● Work request 1: Output the passage of the article on Herman Cain's Tennessee campaign that begins at the words "Referring to the" and stops after the words "Tech University today.", reproducing it without alteration.

START Extracted text

(Updates with comment from fourth paragraph.)
Oct. 15 (Bloomberg) -- Herman Cain, taking his economic plan to rural Tennessee, said his proposed 9-9-9 tax overhaul distinguishes him from the conventional options favored by his rivals for the Republican presidential nomination.
“All the other Republican candidates, God bless them all, start with the current tax code,” Cain, the new leader in some Republican primary presidential polls, said at a city park in Bartlett, Tennessee, yesterday. “It’s been a mess for decades.”
Cain rejected criticism by Texas Governor Rick Perry and other rivals that his proposed 9 percent taxes on personal and business income, along with a new 9 percent federal sales tax, would raise levies on low- and middle-income citizens.
“No, I’m not going to change” the 9-9-9 plan, Cain said in Cookesville today. “I’m not going to back down. It’s how we’re going to get this economy going again.”
The plan would replace payroll taxes now embedded in products, reducing prices to offset the new sales tax, along with eliminating capital gains and inheritance taxes, Cain said. The plan showed his business-oriented, problem-solving approach, he said.
Cain’s comments drew repeated applause at Tea Party- supported events in five small towns in Tennessee that each attracted more than 500 people. One of the largest gatherings included more than 1,500 people at an exhibition hall in Waverly, a town of about 4,000 people 65 miles west of Nashville. Cain concluded his talk by singing a gospel song, “He Looked Beyond My Faults.”
Cain’s stand on immigration policy has helped him overtake Texas Governor Rick Perry in polls, said Chuck Smith, a retired engineer and spokesman for the Roane County Tea Party in Harriman, Tennessee.
“He hit all the Tea Party buttons including taxes and immigration,” Smith said today.
The U.S. should secure its border with Mexico by building a 20-foot, barbed-wire, electrified fence, Cain said in Cookesville today. The fence would have signs, in English and Spanish, saying “it will kill you,’” he said.
Retired factory representative Jimmy Stevens of Waverly said yesterday he decided Cain was his favorite candidate about three weeks ago. “He is ultra conservative and that’s what I like,” said Stevens, a spokesman for the Humphreys County Tea Party, which helped organize the event. “We don’t want moderates or Republicans in name only.”
Cain, who reported raising $2.6 million in the third quarter, said he is campaigning in Tennessee because “the whole primary schedule has been tossed aside” with states moving up their election dates. “It makes other states much more important,” he said after speaking to about 1,000 people in the parking lot of a strip shopping center in Jackson, Tennessee.
Referring to the two states that traditionally kick off the nomination process, Cain said he has already been to Iowa “two or three times,” and also made numerous trips to New Hampshire. He plans to spend next weekend in Iowa.
Tennessee’s primary is scheduled for March 6, almost two months after the expected Iowa caucuses on Jan. 3, and more than a month after Florida will hold what may be a decisive primary on Jan. 31.
Selling to Peoria
“If you can sell it to Peoria, you can sell it anywhere, and we are about as Peoria as you can get,” said Larry Epps, vice mayor of Cookeville, Tennessee, where Cain spoke to more than 500 people at Tennessee Tech University today.

END Extracted text

● Work request 2: Return the records verbatim, starting at their first line and stopping after the line that contains "Reachability Set", with both of those lines included.

START Provided data

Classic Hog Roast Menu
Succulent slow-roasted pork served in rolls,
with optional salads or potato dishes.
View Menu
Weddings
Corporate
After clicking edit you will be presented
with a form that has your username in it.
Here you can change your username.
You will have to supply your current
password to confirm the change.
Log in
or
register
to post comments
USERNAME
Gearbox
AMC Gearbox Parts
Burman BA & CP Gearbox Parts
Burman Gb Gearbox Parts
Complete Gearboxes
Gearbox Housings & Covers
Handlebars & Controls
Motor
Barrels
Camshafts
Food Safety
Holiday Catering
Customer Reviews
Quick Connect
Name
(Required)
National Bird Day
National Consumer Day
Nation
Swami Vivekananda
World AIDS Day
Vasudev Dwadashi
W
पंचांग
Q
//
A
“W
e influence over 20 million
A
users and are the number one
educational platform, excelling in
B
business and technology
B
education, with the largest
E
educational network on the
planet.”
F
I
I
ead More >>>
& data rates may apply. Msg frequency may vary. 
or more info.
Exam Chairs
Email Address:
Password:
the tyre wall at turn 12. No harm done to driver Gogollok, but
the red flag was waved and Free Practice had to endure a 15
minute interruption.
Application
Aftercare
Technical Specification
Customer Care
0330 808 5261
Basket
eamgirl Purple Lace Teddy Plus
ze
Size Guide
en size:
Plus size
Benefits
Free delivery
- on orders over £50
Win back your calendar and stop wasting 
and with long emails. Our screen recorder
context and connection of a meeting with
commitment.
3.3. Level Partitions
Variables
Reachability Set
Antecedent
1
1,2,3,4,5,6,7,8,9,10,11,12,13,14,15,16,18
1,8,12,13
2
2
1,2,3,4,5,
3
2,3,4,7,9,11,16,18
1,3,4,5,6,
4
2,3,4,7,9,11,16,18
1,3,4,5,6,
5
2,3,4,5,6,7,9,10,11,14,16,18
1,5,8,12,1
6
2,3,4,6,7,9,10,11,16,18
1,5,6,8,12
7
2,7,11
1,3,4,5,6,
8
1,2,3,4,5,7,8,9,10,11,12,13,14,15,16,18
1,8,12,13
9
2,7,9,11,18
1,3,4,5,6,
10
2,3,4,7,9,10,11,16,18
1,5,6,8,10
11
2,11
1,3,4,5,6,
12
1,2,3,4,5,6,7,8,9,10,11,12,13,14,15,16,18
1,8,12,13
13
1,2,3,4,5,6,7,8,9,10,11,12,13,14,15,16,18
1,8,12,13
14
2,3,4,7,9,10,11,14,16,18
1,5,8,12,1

END Provided data

● Written response 1:
Referring to the two states that traditionally kick off the nomination process, Cain said he has already been to Iowa “two or three times,” and also made numerous trips to New Hampshire. He plans to spend next weekend in Iowa.
Tennessee’s primary is scheduled for March 6, almost two months after the expected Iowa caucuses on Jan. 3, and more than a month after Florida will hold what may be a decisive primary on Jan. 31.
Selling to Peoria
“If you can sell it to Peoria, you can sell it anywhere, and we are about as Peoria as you can get,” said Larry Epps, vice mayor of Cookeville, Tennessee, where Cain spoke to more than 500 people at Tennessee Tech University today.

● Written response 2:
Classic Hog Roast Menu
Succulent slow-roasted pork served in rolls,
with optional salads or potato dishes.
View Menu
Weddings
Corporate
After clicking edit you will be presented
with a form that has your username in it.
Here you can change your username.
You will have to supply your current
password to confirm the change.
Log in
or
register
to post comments
USERNAME
Gearbox
AMC Gearbox Parts
Burman BA & CP Gearbox Parts
Burman Gb Gearbox Parts
Complete Gearboxes
Gearbox Housings & Covers
Handlebars & Controls
Motor
Barrels
Camshafts
Food Safety
Holiday Catering
Customer Reviews
Quick Connect
Name
(Required)
National Bird Day
National Consumer Day
Nation
Swami Vivekananda
World AIDS Day
Vasudev Dwadashi
W
पंचांग
Q
//
A
“W
e influence over 20 million
A
users and are the number one
educational platform, excelling in
B
business and technology
B
education, with the largest
E
educational network on the
planet.”
F
I
I
ead More >>>
& data rates may apply. Msg frequency may vary. 
or more info.
Exam Chairs
Email Address:
Password:
the tyre wall at turn 12. No harm done to driver Gogollok, but
the red flag was waved and Free Practice had to endure a 15
minute interruption.
Application
Aftercare
Technical Specification
Customer Care
0330 808 5261
Basket
eamgirl Purple Lace Teddy Plus
ze
Size Guide
en size:
Plus size
Benefits
Free delivery
- on orders over £50
Win back your calendar and stop wasting 
and with long emails. Our screen recorder
context and connection of a meeting with
commitment.
3.3. Level Partitions
Variables
Reachability Set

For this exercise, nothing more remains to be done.